▶ [Exercise objective] Read the lines below, and copy any that contain the string "agents".

++++ Materials provided ++++

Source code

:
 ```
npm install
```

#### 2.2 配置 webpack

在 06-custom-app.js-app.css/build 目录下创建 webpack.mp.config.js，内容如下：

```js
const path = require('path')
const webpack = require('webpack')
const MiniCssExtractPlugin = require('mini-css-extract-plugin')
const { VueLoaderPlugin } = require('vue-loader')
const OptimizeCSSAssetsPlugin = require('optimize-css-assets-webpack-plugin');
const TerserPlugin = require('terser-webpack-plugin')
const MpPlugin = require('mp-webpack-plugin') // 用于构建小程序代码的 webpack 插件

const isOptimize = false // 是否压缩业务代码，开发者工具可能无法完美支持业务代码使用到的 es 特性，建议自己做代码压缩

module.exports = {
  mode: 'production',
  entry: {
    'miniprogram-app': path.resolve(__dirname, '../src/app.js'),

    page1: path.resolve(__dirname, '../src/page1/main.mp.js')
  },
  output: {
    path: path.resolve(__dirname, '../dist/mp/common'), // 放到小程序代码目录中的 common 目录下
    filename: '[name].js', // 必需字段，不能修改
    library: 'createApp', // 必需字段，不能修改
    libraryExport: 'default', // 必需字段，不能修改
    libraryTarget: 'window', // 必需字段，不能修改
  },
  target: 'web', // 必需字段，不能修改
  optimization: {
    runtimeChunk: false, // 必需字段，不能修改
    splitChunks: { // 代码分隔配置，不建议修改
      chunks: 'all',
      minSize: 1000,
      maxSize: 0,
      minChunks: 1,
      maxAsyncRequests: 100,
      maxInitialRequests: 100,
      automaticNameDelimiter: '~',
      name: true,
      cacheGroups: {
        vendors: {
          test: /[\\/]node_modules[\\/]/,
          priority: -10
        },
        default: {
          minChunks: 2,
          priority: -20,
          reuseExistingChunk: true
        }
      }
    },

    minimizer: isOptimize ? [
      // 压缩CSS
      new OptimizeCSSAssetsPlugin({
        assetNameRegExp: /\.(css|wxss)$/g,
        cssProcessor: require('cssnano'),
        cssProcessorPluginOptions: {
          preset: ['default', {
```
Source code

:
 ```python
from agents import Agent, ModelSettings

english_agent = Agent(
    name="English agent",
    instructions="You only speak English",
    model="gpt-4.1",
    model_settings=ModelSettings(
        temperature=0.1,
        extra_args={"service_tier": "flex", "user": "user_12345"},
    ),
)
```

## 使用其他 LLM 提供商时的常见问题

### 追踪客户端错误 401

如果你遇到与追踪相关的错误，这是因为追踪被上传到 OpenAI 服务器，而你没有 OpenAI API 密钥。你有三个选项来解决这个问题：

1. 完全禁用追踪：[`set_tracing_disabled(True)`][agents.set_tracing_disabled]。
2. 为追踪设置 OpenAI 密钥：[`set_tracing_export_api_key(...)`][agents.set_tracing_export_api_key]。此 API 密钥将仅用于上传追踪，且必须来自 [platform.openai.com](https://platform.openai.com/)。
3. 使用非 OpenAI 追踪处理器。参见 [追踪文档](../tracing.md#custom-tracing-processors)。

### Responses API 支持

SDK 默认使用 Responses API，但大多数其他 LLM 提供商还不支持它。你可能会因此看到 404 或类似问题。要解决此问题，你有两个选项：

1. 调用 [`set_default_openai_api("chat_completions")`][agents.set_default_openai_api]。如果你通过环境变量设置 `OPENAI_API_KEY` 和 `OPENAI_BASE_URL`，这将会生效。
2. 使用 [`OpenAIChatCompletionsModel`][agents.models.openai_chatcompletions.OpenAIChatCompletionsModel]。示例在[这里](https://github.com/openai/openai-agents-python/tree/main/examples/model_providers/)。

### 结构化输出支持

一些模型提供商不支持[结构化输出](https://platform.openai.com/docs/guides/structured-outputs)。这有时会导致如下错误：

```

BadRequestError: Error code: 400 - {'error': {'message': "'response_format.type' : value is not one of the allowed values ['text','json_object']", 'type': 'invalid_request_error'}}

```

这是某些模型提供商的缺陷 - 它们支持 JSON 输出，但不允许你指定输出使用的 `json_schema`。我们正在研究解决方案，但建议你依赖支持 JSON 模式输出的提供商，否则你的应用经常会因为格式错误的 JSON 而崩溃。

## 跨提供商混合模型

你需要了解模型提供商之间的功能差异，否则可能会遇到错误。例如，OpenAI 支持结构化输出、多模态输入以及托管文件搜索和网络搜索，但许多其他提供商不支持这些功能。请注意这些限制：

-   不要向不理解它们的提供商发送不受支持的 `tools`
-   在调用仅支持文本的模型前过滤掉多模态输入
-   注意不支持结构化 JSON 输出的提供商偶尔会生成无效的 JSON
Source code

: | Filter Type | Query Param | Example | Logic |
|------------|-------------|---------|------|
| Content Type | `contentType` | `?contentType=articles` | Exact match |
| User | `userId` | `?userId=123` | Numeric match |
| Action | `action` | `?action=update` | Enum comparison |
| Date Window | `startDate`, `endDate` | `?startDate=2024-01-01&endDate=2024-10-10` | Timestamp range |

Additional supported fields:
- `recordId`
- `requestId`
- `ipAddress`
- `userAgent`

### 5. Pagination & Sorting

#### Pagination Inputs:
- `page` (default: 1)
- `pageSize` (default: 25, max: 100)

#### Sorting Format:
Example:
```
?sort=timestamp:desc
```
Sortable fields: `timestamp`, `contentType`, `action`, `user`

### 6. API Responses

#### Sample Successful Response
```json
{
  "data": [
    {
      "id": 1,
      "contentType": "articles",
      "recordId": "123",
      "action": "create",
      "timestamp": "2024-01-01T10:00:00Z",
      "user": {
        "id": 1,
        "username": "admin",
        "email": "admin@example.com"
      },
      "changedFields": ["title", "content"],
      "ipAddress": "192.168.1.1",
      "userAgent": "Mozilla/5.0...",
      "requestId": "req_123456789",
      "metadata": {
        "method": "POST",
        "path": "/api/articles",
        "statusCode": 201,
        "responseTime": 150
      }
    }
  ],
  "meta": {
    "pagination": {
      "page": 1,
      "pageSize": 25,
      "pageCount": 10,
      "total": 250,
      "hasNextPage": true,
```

++++

▶ [Task result]
from agents import Agent, ModelSettings
1. 完全禁用追踪：[`set_tracing_disabled(True)`][agents.set_tracing_disabled]。
2. 为追踪设置 OpenAI 密钥：[`set_tracing_export_api_key(...)`][agents.set_tracing_export_api_key]。此 API 密钥将仅用于上传追踪，且必须来自 [platform.openai.com](https://platform.openai.com/)。
1. 调用 [`set_default_openai_api("chat_completions")`][agents.set_default_openai_api]。如果你通过环境变量设置 `OPENAI_API_KEY` 和 `OPENAI_BASE_URL`，这将会生效。
2. 使用 [`OpenAIChatCompletionsModel`][agents.models.openai_chatcompletions.OpenAIChatCompletionsModel]。示例在[这里](https://github.com/openai/openai-agents-python/tree/main/examples/model_providers/)。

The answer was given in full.